(THE INPUT begins)
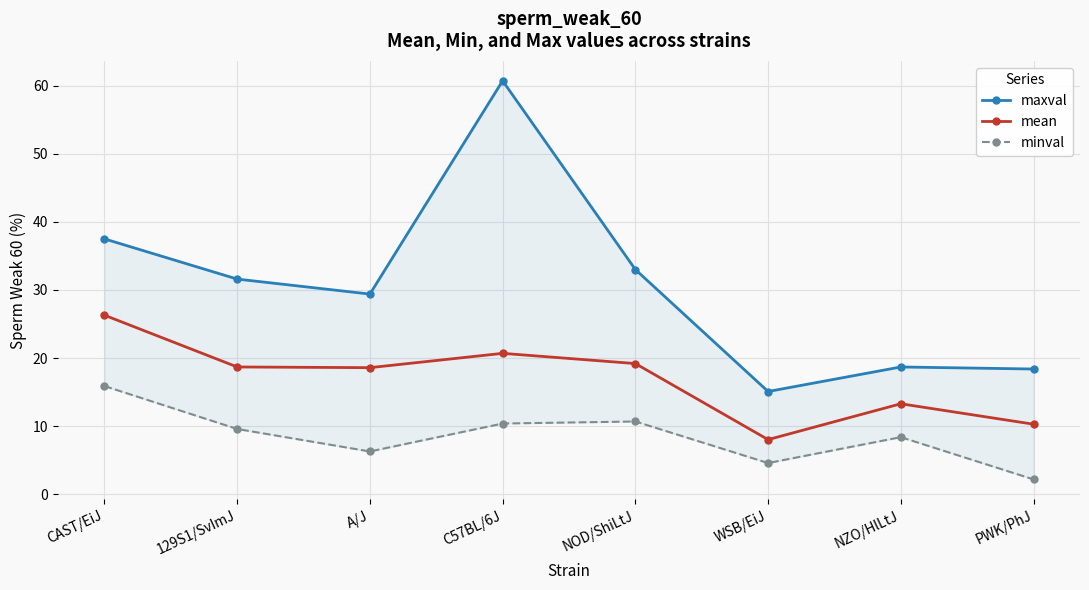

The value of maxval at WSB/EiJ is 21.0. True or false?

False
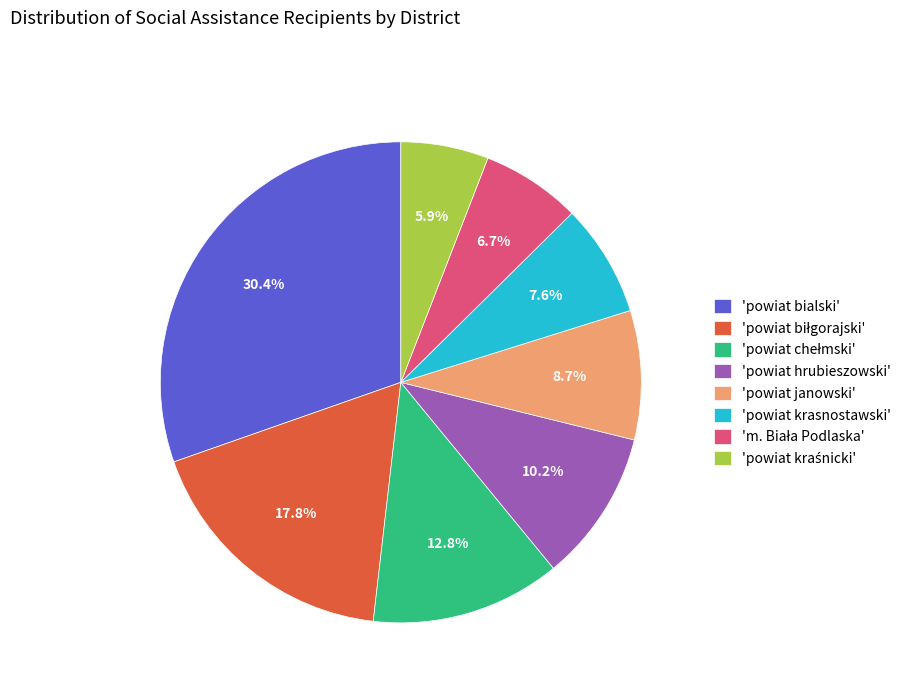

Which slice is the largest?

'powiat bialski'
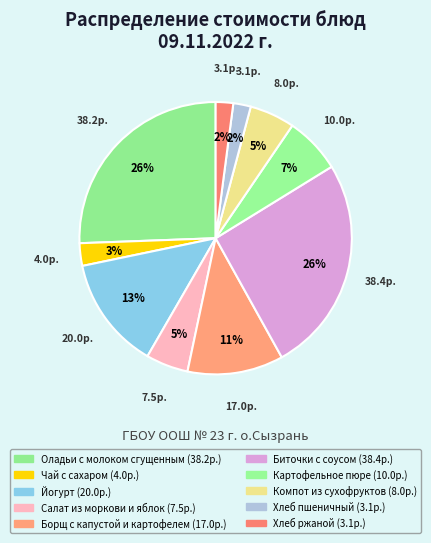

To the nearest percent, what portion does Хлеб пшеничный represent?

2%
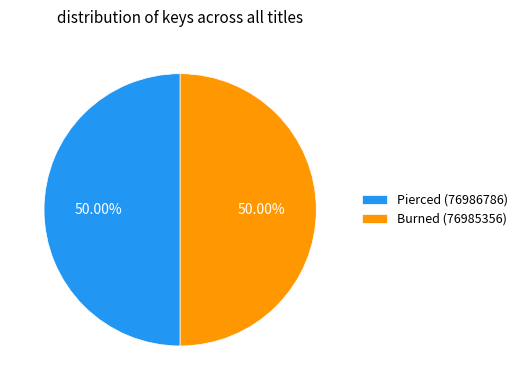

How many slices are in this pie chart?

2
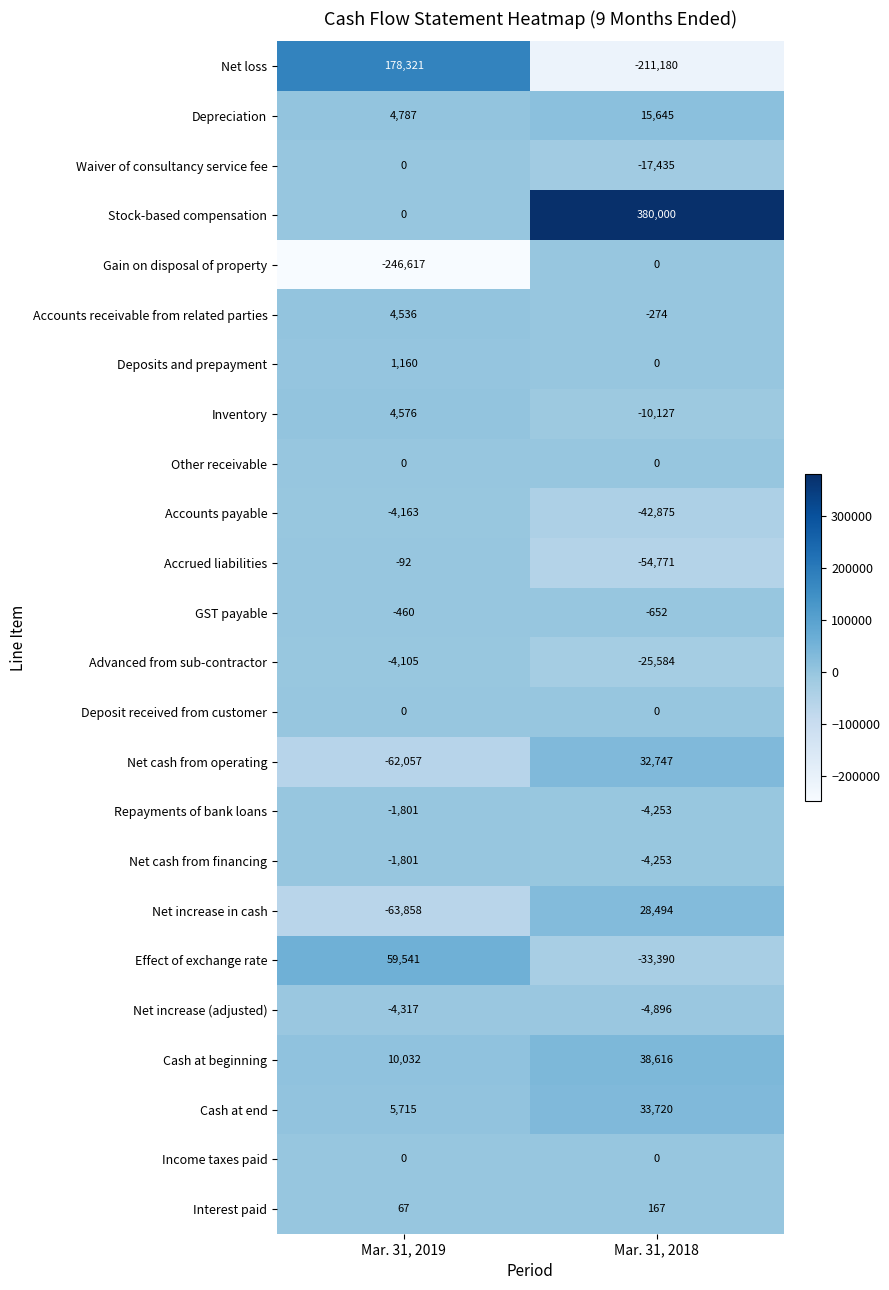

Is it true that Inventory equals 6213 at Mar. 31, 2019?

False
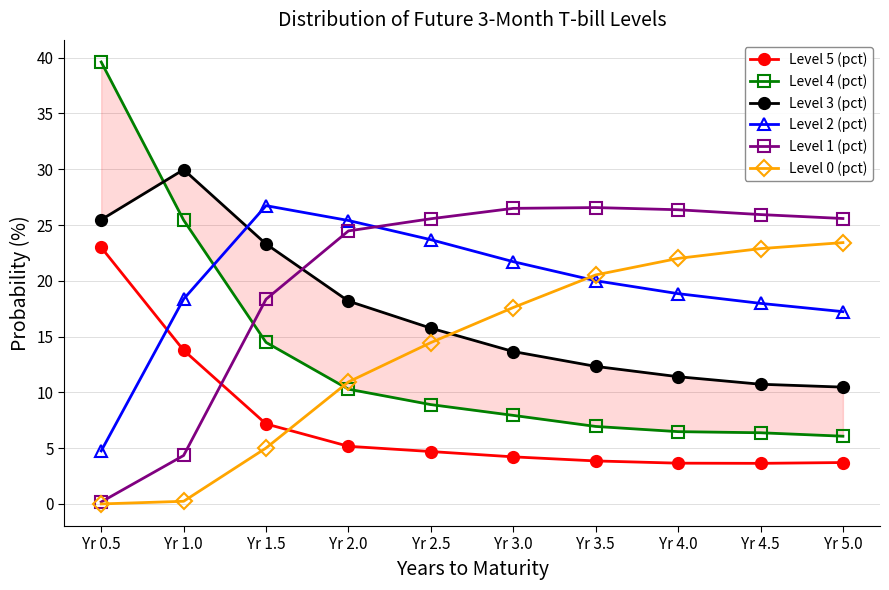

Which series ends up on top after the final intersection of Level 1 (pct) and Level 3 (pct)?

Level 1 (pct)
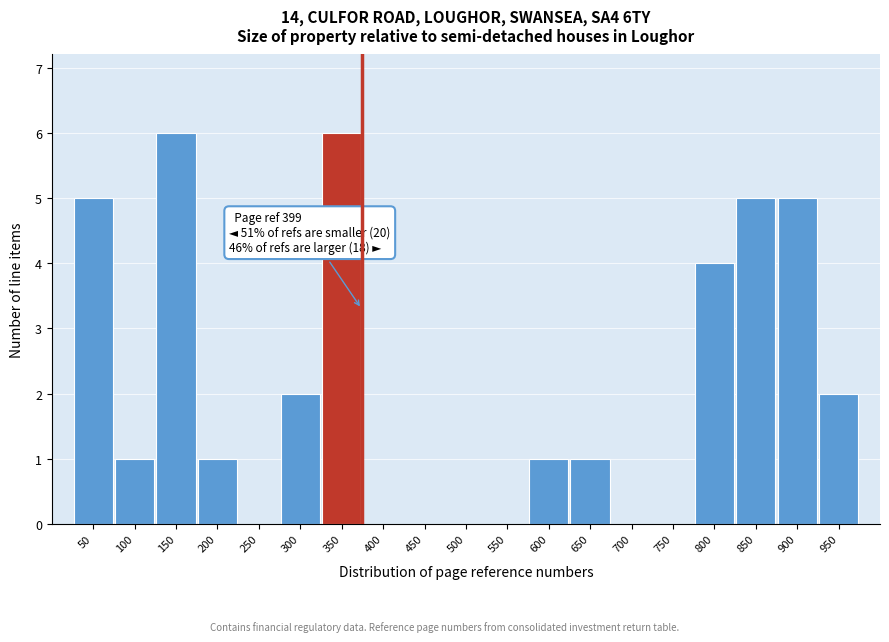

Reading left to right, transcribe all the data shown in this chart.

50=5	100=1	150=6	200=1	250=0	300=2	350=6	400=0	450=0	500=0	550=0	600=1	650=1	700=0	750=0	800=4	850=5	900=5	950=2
(THE INPUT ends)
WHAT THE TASK ASKS
Rewrite all of the material above, swapping "pie chart" for "donut chart" and leaving everything else unchanged. Omit the pictures.

FINISHED EXERCISE
The value of maxval at WSB/EiJ is 21.0. True or false?

False

Which slice is the largest?

'powiat bialski'

To the nearest percent, what portion does Хлеб пшеничный represent?

2%

How many slices are in this donut chart?

2

Is it true that Inventory equals 6213 at Mar. 31, 2019?

False

Which series ends up on top after the final intersection of Level 1 (pct) and Level 3 (pct)?

Level 1 (pct)

Reading left to right, transcribe all the data shown in this chart.

50=5	100=1	150=6	200=1	250=0	300=2	350=6	400=0	450=0	500=0	550=0	600=1	650=1	700=0	750=0	800=4	850=5	900=5	950=2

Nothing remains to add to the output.